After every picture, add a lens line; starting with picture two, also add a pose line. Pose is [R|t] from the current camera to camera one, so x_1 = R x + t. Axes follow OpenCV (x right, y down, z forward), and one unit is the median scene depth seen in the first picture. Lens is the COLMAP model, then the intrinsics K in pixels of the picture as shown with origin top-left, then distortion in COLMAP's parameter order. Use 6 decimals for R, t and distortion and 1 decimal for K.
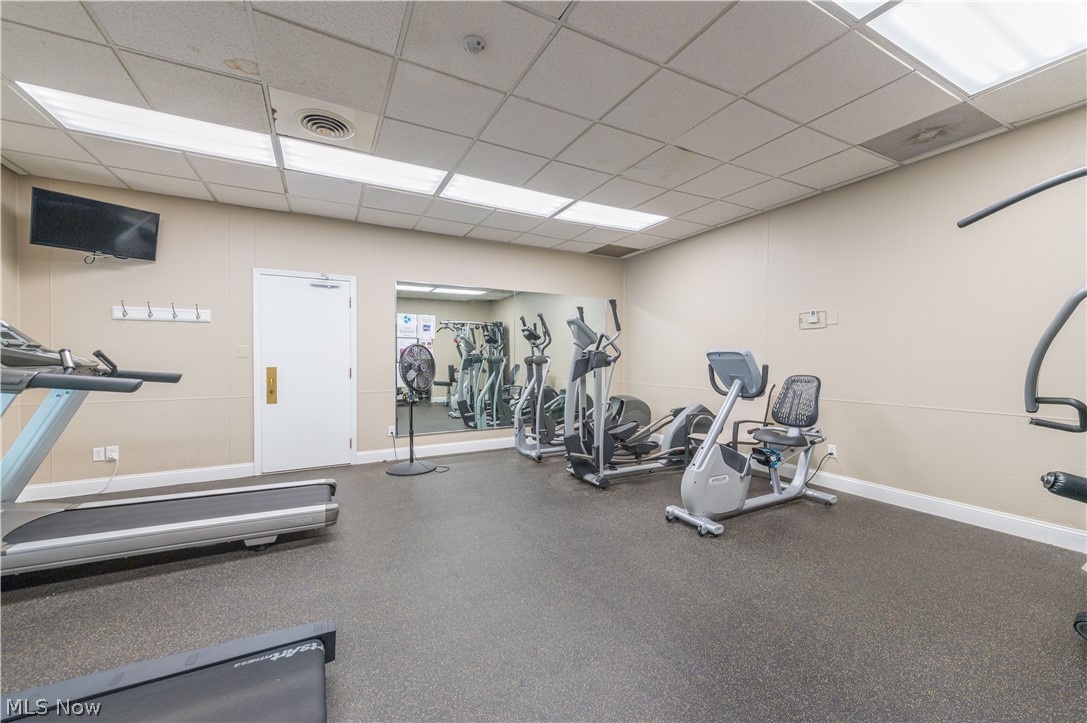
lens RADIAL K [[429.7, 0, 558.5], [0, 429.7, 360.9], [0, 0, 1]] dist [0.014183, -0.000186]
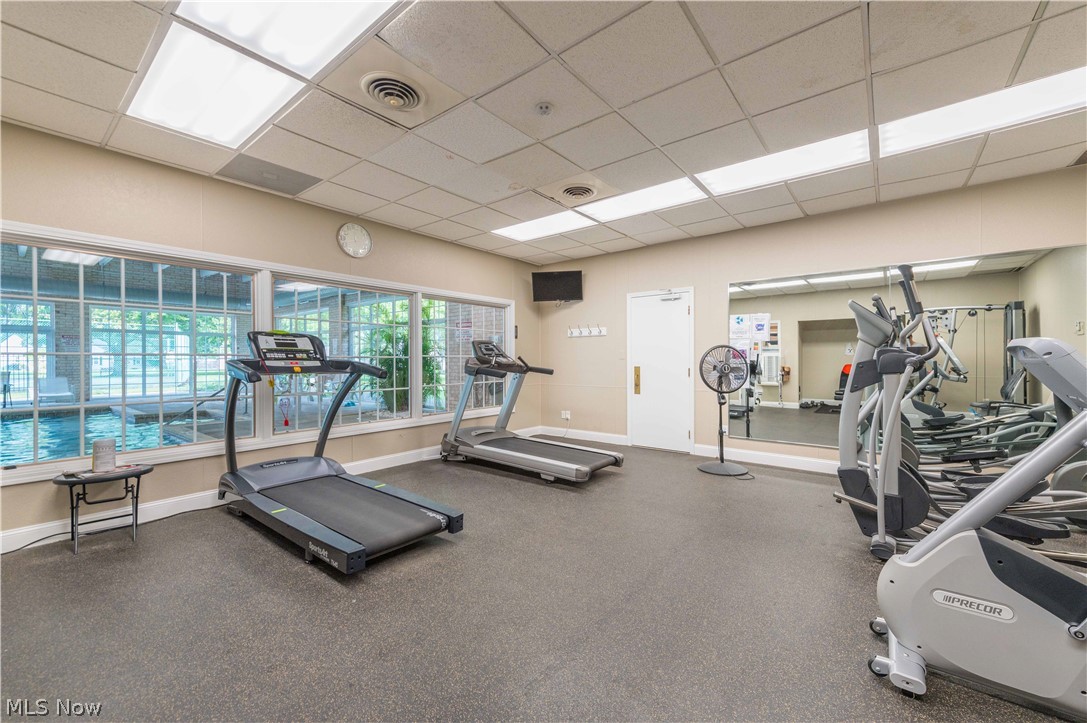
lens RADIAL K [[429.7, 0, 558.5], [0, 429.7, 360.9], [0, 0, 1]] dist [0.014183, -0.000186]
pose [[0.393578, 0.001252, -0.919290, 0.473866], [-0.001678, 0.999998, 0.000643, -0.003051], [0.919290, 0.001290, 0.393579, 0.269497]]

▶ DIRECTIONS: Pick out and copy each line of the data above that contains the word "pose".

▶ ANSWER FOR THE TASK:
After every picture, add a lens line; starting with picture two, also add a pose line. Pose is [R|t] from the current camera to camera one, so x_1 = R x + t. Axes follow OpenCV (x right, y down, z forward), and one unit is the median scene depth seen in the first picture. Lens is the COLMAP model, then the intrinsics K in pixels of the picture as shown with origin top-left, then distortion in COLMAP's parameter order. Use 6 decimals for R, t and distortion and 1 decimal for K.
pose [[0.393578, 0.001252, -0.919290, 0.473866], [-0.001678, 0.999998, 0.000643, -0.003051], [0.919290, 0.001290, 0.393579, 0.269497]]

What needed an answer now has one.